▶ [Document passage]:
In the meantime, attorney Gonzalez negotiated an aggregate settlement with Jim Walter Homes on behalf of 349 of his clients for $1.8 million dollars. This was to be divided among his clients according to a formula devised by attorney Gonzalez and overseen by Jim Walter Homes’ legal staff. On June 11, two weeks after the judgment had been signed, attorney Gonzalez called the Quinteros to his office to discuss settling their ease with Jim Walter Homes. Neither the Quinteros, nor Gonzalez, nor the attorneys for Jim Walter Homes were aware at that time that attorney Gandy had obtained the May 27 judgment. Only attorney Gandy, who had taken the time to check the file at the Courthouse, knew that the trial court had finally entered the judgment. He was unaware of and was not involved with the settlement negotiations between Jim Walter Homes and attorney Gonzalez.
As a result of a conversation with the office manager for attorney Gonzalez, the [228]*228Quinteros decided to go ahead and settle their claim against Jim Walter Homes. They agreed to join with all the other clients of Gonzalez and share in the settlement and signed a release of their claims against Jim Walter Homes. A joint motion to dismiss the Quinteros’ suit was signed by attorney Gonzalez and by Jim Walter Homes’ attorney on June 11, 1981. Under the terms of this settlement agreement, the Quinteros were to receive about $3900.00 cash and certain deductions on their note payable to Jim Walter Homes. The total value of their part of the settlement was $13,687.00.

▶ [Prompt 1]: Rewrite the saved data entries from the line containing "本帖最后由 Tring 于 2024-11-16 22:47 编辑" through the last line of the saved data entries, changing "电脑城" to "电子城" and leaving everything else as it is.

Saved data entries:
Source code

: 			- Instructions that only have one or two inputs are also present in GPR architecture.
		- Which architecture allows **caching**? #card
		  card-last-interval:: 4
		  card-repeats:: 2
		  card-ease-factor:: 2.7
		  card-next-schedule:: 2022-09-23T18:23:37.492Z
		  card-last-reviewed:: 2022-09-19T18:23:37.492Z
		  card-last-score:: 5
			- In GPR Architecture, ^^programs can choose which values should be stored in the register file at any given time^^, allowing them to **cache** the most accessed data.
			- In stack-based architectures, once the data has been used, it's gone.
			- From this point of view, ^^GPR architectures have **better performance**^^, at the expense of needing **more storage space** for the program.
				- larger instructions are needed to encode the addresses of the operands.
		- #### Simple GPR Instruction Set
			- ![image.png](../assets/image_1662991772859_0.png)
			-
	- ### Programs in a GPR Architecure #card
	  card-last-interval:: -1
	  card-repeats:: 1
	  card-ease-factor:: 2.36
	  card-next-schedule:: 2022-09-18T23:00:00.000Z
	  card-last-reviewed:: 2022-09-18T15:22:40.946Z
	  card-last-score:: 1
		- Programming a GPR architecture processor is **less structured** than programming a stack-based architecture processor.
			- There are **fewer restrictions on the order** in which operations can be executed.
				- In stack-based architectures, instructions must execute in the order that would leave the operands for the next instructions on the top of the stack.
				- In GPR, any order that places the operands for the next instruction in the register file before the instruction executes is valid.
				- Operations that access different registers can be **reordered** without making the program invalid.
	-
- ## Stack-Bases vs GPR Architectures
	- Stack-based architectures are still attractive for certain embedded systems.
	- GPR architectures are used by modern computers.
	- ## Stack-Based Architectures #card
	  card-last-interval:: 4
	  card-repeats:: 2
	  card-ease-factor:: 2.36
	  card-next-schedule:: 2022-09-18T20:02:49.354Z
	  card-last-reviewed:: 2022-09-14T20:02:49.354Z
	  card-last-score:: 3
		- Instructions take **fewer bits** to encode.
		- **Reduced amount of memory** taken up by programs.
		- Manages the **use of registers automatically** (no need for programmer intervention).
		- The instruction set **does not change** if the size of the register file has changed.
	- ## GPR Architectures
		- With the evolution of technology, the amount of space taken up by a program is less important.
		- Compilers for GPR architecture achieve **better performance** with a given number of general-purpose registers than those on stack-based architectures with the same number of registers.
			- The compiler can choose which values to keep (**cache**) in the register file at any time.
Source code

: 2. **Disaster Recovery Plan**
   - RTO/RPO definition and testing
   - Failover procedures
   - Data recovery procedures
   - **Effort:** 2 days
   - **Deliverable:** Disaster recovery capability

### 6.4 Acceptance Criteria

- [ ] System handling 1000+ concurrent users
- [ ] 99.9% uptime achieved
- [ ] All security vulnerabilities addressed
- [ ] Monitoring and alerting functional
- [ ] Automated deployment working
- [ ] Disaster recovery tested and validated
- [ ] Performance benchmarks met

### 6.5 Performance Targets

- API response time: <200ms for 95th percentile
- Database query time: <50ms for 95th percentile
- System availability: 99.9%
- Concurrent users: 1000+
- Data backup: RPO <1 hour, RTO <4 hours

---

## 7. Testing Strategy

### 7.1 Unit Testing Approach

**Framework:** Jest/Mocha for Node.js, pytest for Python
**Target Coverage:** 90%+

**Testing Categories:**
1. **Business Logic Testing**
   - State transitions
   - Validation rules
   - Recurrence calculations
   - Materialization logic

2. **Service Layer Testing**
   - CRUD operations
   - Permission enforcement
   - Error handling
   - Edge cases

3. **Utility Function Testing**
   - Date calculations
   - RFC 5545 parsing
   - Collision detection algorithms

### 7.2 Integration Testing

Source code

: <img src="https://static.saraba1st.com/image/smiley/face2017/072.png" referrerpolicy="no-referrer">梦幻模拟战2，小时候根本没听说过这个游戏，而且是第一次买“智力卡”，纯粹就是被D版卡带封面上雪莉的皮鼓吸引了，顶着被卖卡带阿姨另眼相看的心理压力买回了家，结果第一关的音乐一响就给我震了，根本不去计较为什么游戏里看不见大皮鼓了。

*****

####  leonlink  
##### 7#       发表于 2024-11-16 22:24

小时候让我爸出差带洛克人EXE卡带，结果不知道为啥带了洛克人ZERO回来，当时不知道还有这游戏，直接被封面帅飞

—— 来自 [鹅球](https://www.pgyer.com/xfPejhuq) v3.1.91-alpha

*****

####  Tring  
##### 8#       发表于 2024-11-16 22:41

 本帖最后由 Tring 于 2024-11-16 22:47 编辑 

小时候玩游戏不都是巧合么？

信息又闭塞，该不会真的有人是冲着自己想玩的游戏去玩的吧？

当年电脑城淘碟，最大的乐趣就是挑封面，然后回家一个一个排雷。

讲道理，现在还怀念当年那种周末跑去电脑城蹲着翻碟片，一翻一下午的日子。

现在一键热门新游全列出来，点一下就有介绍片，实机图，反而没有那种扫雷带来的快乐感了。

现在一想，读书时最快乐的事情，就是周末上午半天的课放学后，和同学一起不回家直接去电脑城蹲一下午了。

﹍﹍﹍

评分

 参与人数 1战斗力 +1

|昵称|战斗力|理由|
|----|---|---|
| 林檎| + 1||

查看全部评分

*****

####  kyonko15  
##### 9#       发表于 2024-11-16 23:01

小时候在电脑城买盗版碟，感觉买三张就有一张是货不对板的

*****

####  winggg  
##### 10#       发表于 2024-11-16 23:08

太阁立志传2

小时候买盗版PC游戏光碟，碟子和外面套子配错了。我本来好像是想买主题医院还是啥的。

▶ [Prompt 2]:
Answer these questions about the settlement passage:
(a) How many of attorney Gonzalez's clients did the aggregate settlement with Jim Walter Homes cover, and for what amount?
(b) On what date did attorney Gonzalez and Jim Walter Homes' attorney sign the joint motion to dismiss the Quinteros' suit?
(c) What was the total value of the Quinteros' part of the settlement?

▶ [Written answer 1]:
 本帖最后由 Tring 于 2024-11-16 22:47 编辑 

小时候玩游戏不都是巧合么？

信息又闭塞，该不会真的有人是冲着自己想玩的游戏去玩的吧？

当年电子城淘碟，最大的乐趣就是挑封面，然后回家一个一个排雷。

讲道理，现在还怀念当年那种周末跑去电子城蹲着翻碟片，一翻一下午的日子。

现在一键热门新游全列出来，点一下就有介绍片，实机图，反而没有那种扫雷带来的快乐感了。

现在一想，读书时最快乐的事情，就是周末上午半天的课放学后，和同学一起不回家直接去电子城蹲一下午了。

﹍﹍﹍

评分

 参与人数 1战斗力 +1

|昵称|战斗力|理由|
|----|---|---|
| 林檎| + 1||

查看全部评分

*****

####  kyonko15  
##### 9#       发表于 2024-11-16 23:01

小时候在电子城买盗版碟，感觉买三张就有一张是货不对板的

*****

####  winggg  
##### 10#       发表于 2024-11-16 23:08

太阁立志传2

小时候买盗版PC游戏光碟，碟子和外面套子配错了。我本来好像是想买主题医院还是啥的。

▶ [Written answer 2]:
(a) 349 clients, for $1.8 million.
(b) June 11, 1981.
(c) $13,687.00.